2019 Nissan Kicks

The cheapest SUVs to buy and own in 2019

2019 Nissan KicksThe market is filled today with excellent SUVs in all shapes and sizes. We went through all the models on sale and selected those with the best reliability records and lowest maintenance costs, then balanced the purchase prices against fuel costs. After all, savvy buyers know that value for money is a difference concept than sticker price.

What were were genuinely surprised to see is just how large a difference size, class, and engine choice makes. Buyers willing to downsize can save enough to spring for a luxury package or hotter engine. Buyers willing to forgo a bit of power can opt for a larger vehicle. Buyers willing to do both can spend next winter in Nassau or send the kids to a better college.

When choosing our picks, the differences were often razor thin. Some winners eked out their victories by less than the cost of a pizza dinner. When choosing our midsize models, we only considered three-row SUVs. All these vehicles are in the same ballpark for maintenance costs.

More SUVs from Motoring Research:

CITY | Nissan Kicks

Starting MSRP: $18,540

Annual fuel cost: $1,100

The affordable, city-sized Kicks entered the market last spring, making a splash with its low price and tiny appetite. Cargo and passenger room is surprisingly good given the cute ute’s tiny footprint, with ample headroom and easy loading.

One engine is offered, a 1.6-liter four making 122 horsepower. Variable valve timing and a continuously-variable transmission take aim squarely at economy and provides the Kicks with 33 mpg in the combined cycle.

Given instruction 1 —
Copy the plant specimen listing line for line without changing anything, and leave out the pictures.

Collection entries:

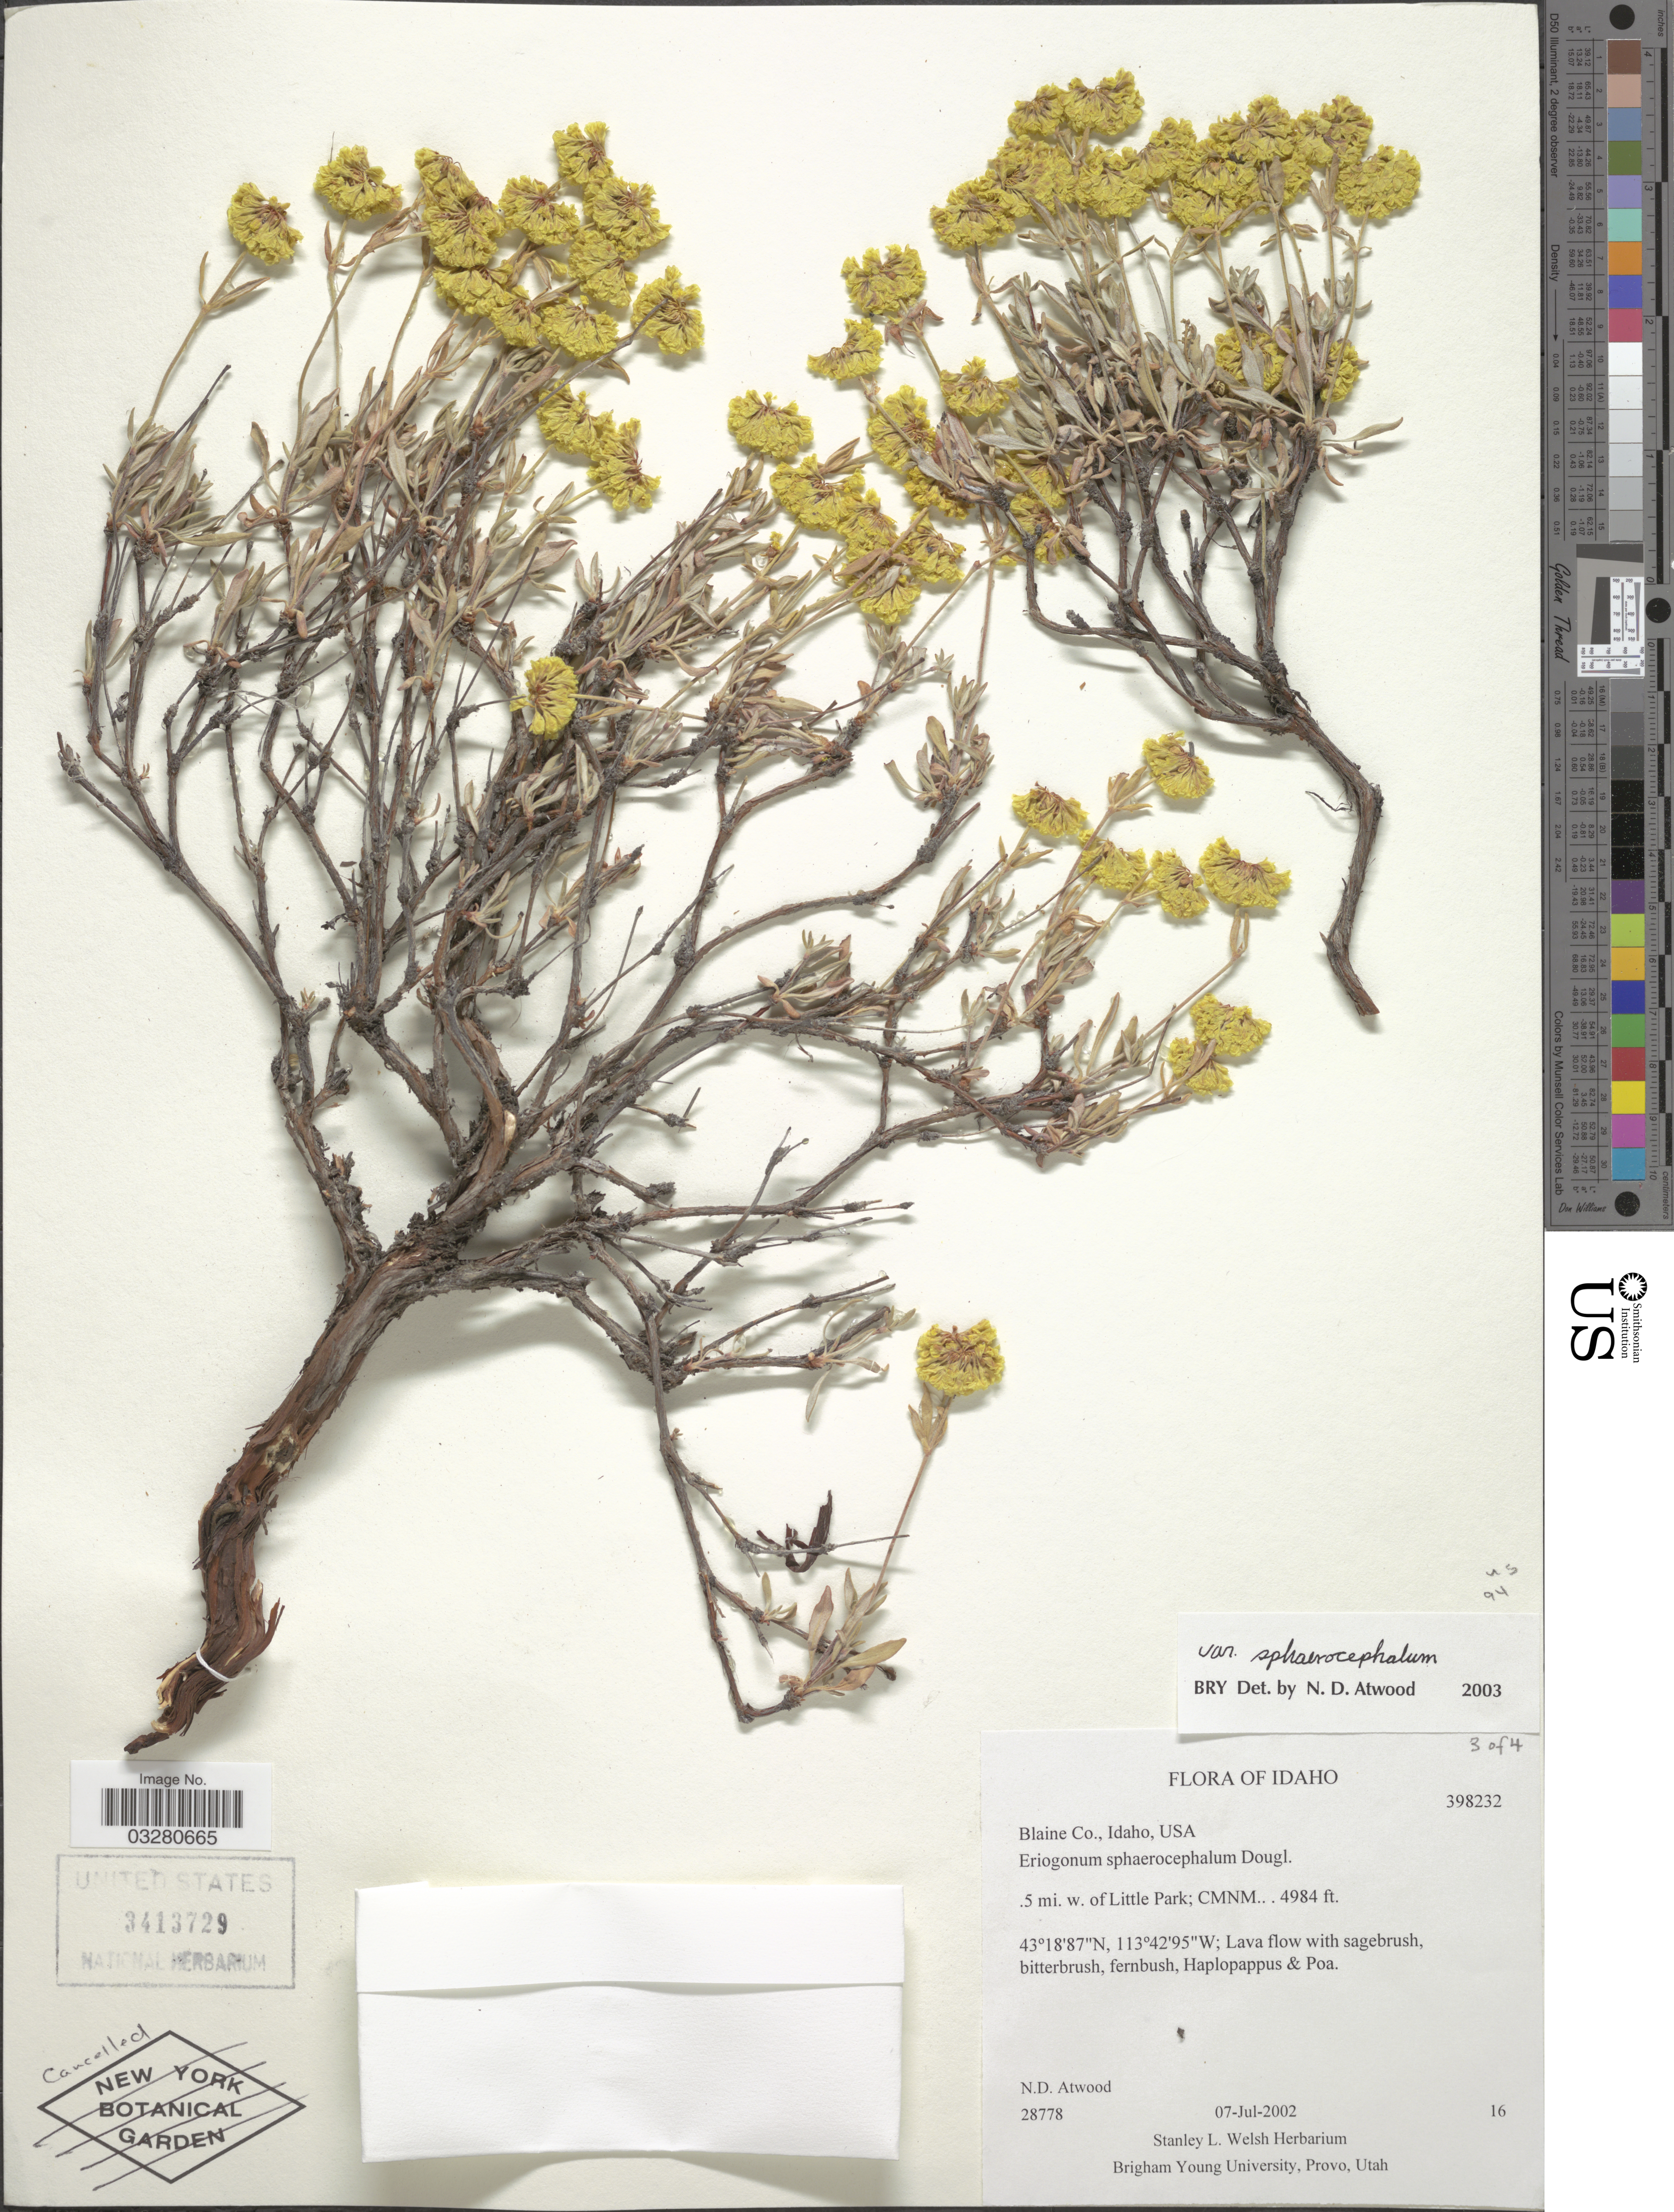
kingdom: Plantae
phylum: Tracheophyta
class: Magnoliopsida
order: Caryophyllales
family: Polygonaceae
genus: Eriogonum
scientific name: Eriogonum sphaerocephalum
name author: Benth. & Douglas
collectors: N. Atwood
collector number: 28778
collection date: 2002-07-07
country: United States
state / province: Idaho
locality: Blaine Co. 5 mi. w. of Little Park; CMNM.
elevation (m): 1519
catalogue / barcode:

Given instruction 2 —
Answer from the SUV article:
(a) What is the Nissan Kicks's starting MSRP?
(b) Which SUVs were considered for the midsize picks?
(c) What horsepower does the Kicks's 1.6-liter four make?

Worked solution 1 —
kingdom: Plantae
phylum: Tracheophyta
class: Magnoliopsida
order: Caryophyllales
family: Polygonaceae
genus: Eriogonum
scientific name: Eriogonum sphaerocephalum
name author: Benth. & Douglas
collectors: N. Atwood
collector number: 28778
collection date: 2002-07-07
country: United States
state / province: Idaho
locality: Blaine Co. 5 mi. w. of Little Park; CMNM.
elevation (m): 1519
catalogue / barcode:

Worked solution 2 —
(a) $18,540
(b) Only three-row SUVs
(c) 122 horsepower